I was just losing the will to go on as I was, and I was mostly doing it for my friends and family.
At the end of my course I started reading Skulduggery Pleasant and my god, it was the best thing I’d read in three years. It made me smile, it made me laugh, it made me cry, and it made me went to throw the book against the wall (but I’d paid like $20 for that book, so I couldn’t). It made me remember all the reasons I love reading and writing; to illicit such emotion is an amazing skill to have.
This made me feel great about writing, and I began my own novel as part of nanowrimo 2015. As of today I’m in the rewriting process (second draft), and the first draft had approximately 40,000 words; the most I’ve ever written for any project.
But of course we still need to fast forward a bit. There’s this whole, like, six months filled with some kind of depression and some awful anxiety and that one time I had a job for like a month but it made the whole thing worse and let’s skip over that part.

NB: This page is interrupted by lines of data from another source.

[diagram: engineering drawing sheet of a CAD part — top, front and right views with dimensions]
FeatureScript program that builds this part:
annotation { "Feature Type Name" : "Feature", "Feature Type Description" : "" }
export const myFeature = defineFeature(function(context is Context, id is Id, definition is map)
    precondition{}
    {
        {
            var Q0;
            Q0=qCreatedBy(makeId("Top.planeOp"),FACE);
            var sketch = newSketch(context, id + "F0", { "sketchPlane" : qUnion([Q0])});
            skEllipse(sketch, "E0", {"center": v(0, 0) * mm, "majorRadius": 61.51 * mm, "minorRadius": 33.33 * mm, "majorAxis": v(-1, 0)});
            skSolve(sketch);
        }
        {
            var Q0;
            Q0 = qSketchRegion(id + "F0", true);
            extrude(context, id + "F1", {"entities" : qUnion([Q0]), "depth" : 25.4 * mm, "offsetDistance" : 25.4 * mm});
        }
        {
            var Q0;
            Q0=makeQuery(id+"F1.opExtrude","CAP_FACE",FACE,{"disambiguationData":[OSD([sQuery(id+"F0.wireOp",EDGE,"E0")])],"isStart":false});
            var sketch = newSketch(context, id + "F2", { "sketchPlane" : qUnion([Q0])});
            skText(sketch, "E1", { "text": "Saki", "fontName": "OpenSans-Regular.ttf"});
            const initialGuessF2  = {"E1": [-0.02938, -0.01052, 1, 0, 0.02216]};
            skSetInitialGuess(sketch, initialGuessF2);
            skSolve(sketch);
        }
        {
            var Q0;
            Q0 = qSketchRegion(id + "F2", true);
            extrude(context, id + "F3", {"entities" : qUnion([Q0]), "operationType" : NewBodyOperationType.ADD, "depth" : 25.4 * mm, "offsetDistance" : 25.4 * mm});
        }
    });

Let’s skip to now. Because of Skulduggery Pleasant I remembered my passion for my life’s craft. And if I’d never started reading that book and writing my novel, I’d never have applied for a screenwriting course at another uni, which we’ve been told is extremely difficult to get into; there’s countless applications every year, and there’s probably about fifty people in the (first year) class; I was part of the mid-year intake, and there’s ten of us, maximum.
Without Skulduggery Pleasant I wouldn’t be writing a novel I adore, or planning another one for this coming nanowrimo. I wouldn’t be planning my own show and slowly tapping away at the pilot, and I wouldn’t be planning two more with a friend I’ve made in this course that I’m enjoying so much more than my other one. I don’t know where I’d be.
I’ve never understood when people say that a fictional work has changed their life but now I do, because Skulduggery Pleasant has legitimately changed mine for the better.